Object outline annotations:
──────────────────────────────

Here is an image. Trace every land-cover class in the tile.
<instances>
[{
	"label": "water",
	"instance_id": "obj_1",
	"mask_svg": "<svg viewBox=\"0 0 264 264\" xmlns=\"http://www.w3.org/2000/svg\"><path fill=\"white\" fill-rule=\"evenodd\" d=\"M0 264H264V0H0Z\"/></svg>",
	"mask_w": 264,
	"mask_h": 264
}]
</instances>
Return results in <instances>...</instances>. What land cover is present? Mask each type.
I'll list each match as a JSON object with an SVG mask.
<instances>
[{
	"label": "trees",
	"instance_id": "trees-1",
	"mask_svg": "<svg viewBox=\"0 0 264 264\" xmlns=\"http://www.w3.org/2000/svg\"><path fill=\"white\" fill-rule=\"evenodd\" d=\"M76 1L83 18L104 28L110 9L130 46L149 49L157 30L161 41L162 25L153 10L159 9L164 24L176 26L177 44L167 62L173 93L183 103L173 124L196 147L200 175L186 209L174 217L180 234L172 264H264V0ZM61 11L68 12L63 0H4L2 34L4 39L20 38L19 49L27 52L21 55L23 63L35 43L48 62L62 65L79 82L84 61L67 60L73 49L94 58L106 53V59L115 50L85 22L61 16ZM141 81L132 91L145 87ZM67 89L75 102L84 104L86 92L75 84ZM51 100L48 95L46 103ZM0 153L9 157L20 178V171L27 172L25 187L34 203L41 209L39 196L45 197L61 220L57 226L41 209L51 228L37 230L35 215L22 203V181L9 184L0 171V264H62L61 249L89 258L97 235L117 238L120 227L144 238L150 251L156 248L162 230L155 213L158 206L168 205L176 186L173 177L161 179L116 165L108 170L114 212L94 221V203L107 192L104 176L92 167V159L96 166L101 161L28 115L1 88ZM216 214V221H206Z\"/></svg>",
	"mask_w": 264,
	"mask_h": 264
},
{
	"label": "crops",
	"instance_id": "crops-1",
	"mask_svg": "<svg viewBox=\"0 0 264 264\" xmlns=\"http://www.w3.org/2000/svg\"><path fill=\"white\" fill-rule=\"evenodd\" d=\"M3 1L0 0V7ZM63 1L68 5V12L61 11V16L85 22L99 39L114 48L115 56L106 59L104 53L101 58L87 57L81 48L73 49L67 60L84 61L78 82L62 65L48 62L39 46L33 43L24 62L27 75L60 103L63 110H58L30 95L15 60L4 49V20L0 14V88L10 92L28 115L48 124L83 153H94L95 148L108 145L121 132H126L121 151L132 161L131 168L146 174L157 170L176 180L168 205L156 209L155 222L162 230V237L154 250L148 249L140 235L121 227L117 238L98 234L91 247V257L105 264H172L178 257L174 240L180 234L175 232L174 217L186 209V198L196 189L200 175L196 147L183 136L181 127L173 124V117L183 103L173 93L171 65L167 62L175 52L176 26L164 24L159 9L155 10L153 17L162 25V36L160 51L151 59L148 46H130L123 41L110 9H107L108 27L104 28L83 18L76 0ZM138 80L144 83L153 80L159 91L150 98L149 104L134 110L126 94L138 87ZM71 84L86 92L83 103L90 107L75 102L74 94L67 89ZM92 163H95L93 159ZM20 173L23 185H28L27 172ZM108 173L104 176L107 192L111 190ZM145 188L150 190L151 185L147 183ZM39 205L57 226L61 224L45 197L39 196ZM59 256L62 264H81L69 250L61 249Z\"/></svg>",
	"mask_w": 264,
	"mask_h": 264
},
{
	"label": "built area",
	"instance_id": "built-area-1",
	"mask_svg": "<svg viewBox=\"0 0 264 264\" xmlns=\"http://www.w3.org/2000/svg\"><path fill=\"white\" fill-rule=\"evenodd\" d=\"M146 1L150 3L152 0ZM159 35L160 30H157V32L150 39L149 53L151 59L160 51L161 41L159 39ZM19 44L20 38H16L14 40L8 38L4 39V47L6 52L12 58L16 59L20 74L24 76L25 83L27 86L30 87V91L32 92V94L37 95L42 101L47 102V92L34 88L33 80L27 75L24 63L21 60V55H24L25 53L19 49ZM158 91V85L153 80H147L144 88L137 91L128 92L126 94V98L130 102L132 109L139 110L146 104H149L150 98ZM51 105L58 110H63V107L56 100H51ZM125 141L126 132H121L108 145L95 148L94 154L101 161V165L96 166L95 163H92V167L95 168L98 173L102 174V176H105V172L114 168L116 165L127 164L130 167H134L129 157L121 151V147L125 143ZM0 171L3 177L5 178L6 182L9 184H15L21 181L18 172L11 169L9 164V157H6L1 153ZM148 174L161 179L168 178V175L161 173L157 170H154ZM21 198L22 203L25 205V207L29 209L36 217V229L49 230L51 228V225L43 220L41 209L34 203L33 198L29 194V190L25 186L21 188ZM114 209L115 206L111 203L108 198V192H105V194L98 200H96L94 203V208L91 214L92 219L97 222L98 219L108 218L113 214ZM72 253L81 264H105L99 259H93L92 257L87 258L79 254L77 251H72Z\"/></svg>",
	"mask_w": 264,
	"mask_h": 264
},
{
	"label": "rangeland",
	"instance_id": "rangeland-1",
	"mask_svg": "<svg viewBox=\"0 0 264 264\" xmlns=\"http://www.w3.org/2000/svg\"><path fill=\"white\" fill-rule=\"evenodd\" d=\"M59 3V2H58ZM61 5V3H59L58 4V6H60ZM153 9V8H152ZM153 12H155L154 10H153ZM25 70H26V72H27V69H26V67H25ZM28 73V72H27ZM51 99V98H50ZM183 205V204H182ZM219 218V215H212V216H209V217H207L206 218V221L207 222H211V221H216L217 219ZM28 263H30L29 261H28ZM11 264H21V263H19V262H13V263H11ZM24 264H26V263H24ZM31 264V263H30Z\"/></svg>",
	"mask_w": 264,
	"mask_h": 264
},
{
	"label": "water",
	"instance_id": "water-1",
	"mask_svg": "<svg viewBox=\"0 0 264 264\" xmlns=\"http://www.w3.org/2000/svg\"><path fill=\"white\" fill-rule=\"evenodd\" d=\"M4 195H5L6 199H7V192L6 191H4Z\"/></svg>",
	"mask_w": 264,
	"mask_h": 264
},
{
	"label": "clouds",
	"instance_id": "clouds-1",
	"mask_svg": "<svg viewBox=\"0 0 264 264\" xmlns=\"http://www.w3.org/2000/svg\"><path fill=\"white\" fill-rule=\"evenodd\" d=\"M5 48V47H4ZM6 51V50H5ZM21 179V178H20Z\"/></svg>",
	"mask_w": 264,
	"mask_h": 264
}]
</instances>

──────────────────────────────

◆ **Problem statement**: Retype every one of the lines above, keeping each character unchanged.

◆ **Result below**:
Here is an image. Trace every land-cover class in the tile.
<instances>
[{
	"label": "water",
	"instance_id": "obj_1",
	"mask_svg": "<svg viewBox=\"0 0 264 264\" xmlns=\"http://www.w3.org/2000/svg\"><path fill=\"white\" fill-rule=\"evenodd\" d=\"M0 264H264V0H0Z\"/></svg>",
	"mask_w": 264,
	"mask_h": 264
}]
</instances>
Return results in <instances>...</instances>. What land cover is present? Mask each type.
I'll list each match as a JSON object with an SVG mask.
<instances>
[{
	"label": "trees",
	"instance_id": "trees-1",
	"mask_svg": "<svg viewBox=\"0 0 264 264\" xmlns=\"http://www.w3.org/2000/svg\"><path fill=\"white\" fill-rule=\"evenodd\" d=\"M76 1L83 18L104 28L110 9L130 46L149 49L157 30L161 41L162 25L153 10L159 9L164 24L176 26L177 44L167 62L173 93L183 103L173 124L196 147L200 175L186 209L174 217L180 234L172 264H264V0ZM61 11L68 12L63 0H4L2 34L4 39L20 38L19 49L27 52L21 55L23 63L35 43L48 62L62 65L79 82L84 61L67 60L73 49L94 58L106 53V59L115 50L85 22L61 16ZM141 81L132 91L145 87ZM67 89L75 102L84 104L86 92L75 84ZM51 100L48 95L46 103ZM0 153L9 157L20 178V171L27 172L25 187L34 203L41 209L39 196L45 197L61 220L57 226L41 209L51 228L37 230L35 215L22 203V181L9 184L0 171V264H62L61 249L89 258L97 235L117 238L120 227L144 238L150 251L156 248L162 230L155 213L158 206L168 205L176 186L173 177L161 179L116 165L108 170L114 212L94 221V203L107 192L104 176L92 167V159L96 166L101 161L28 115L1 88ZM216 214V221H206Z\"/></svg>",
	"mask_w": 264,
	"mask_h": 264
},
{
	"label": "crops",
	"instance_id": "crops-1",
	"mask_svg": "<svg viewBox=\"0 0 264 264\" xmlns=\"http://www.w3.org/2000/svg\"><path fill=\"white\" fill-rule=\"evenodd\" d=\"M3 1L0 0V7ZM63 1L68 5V12L61 11V16L85 22L99 39L114 48L115 56L106 59L104 53L101 58L87 57L81 48L73 49L67 60L84 61L78 82L62 65L48 62L39 46L33 43L24 62L27 75L60 103L63 110H58L30 95L15 60L4 49V20L0 14V88L10 92L28 115L48 124L83 153H94L95 148L108 145L121 132H126L121 151L132 161L131 168L146 174L157 170L176 180L168 205L156 209L155 222L162 230V237L154 250L148 249L140 235L121 227L117 238L98 234L91 247V257L105 264H172L178 257L174 240L180 234L175 232L174 217L186 209V198L196 189L200 175L196 147L183 136L181 127L173 124V117L183 103L173 93L171 65L167 62L175 52L176 26L164 24L159 9L155 10L153 17L162 25V36L160 51L151 59L148 46H130L123 41L110 9H107L108 27L104 28L83 18L76 0ZM138 80L144 83L153 80L159 91L150 98L149 104L134 110L126 94L138 87ZM71 84L86 92L83 103L90 107L75 102L74 94L67 89ZM92 163H95L93 159ZM20 173L23 185H28L27 172ZM108 173L104 176L107 192L111 190ZM145 188L150 190L151 185L147 183ZM39 205L57 226L61 224L45 197L39 196ZM59 256L62 264H81L69 250L61 249Z\"/></svg>",
	"mask_w": 264,
	"mask_h": 264
},
{
	"label": "built area",
	"instance_id": "built-area-1",
	"mask_svg": "<svg viewBox=\"0 0 264 264\" xmlns=\"http://www.w3.org/2000/svg\"><path fill=\"white\" fill-rule=\"evenodd\" d=\"M146 1L150 3L152 0ZM159 35L160 30H157V32L150 39L149 53L151 59L160 51L161 41L159 39ZM19 44L20 38H16L14 40L8 38L4 39V47L6 52L12 58L16 59L20 74L24 76L25 83L27 86L30 87V91L32 92V94L37 95L42 101L47 102V92L34 88L33 80L27 75L24 63L21 60V55H24L25 53L19 49ZM158 91V85L153 80H147L144 88L137 91L128 92L126 94V98L130 102L132 109L139 110L146 104H149L150 98ZM51 105L58 110H63V107L56 100H51ZM125 141L126 132H121L108 145L95 148L94 154L101 161V165L96 166L95 163H92V167L95 168L98 173L102 174V176H105V172L114 168L116 165L127 164L130 167H134L129 157L121 151V147L125 143ZM0 171L3 177L5 178L6 182L9 184H15L21 181L18 172L11 169L9 164V157H6L1 153ZM148 174L161 179L168 178V175L161 173L157 170H154ZM21 198L22 203L25 205V207L29 209L36 217V229L49 230L51 228V225L43 220L41 209L34 203L33 198L29 194V190L25 186L21 188ZM114 209L115 206L111 203L108 198V192H105V194L98 200H96L94 203V208L91 214L92 219L97 222L98 219L108 218L113 214ZM72 253L81 264H105L99 259H93L92 257L87 258L79 254L77 251H72Z\"/></svg>",
	"mask_w": 264,
	"mask_h": 264
},
{
	"label": "rangeland",
	"instance_id": "rangeland-1",
	"mask_svg": "<svg viewBox=\"0 0 264 264\" xmlns=\"http://www.w3.org/2000/svg\"><path fill=\"white\" fill-rule=\"evenodd\" d=\"M59 3V2H58ZM61 5V3H59L58 4V6H60ZM153 9V8H152ZM153 12H155L154 10H153ZM25 70H26V72H27V69H26V67H25ZM28 73V72H27ZM51 99V98H50ZM183 205V204H182ZM219 218V215H212V216H209V217H207L206 218V221L207 222H211V221H216L217 219ZM28 263H30L29 261H28ZM11 264H21V263H19V262H13V263H11ZM24 264H26V263H24ZM31 264V263H30Z\"/></svg>",
	"mask_w": 264,
	"mask_h": 264
},
{
	"label": "water",
	"instance_id": "water-1",
	"mask_svg": "<svg viewBox=\"0 0 264 264\" xmlns=\"http://www.w3.org/2000/svg\"><path fill=\"white\" fill-rule=\"evenodd\" d=\"M4 195H5L6 199H7V192L6 191H4Z\"/></svg>",
	"mask_w": 264,
	"mask_h": 264
},
{
	"label": "clouds",
	"instance_id": "clouds-1",
	"mask_svg": "<svg viewBox=\"0 0 264 264\" xmlns=\"http://www.w3.org/2000/svg\"><path fill=\"white\" fill-rule=\"evenodd\" d=\"M5 48V47H4ZM6 51V50H5ZM21 179V178H20Z\"/></svg>",
	"mask_w": 264,
	"mask_h": 264
}]
</instances>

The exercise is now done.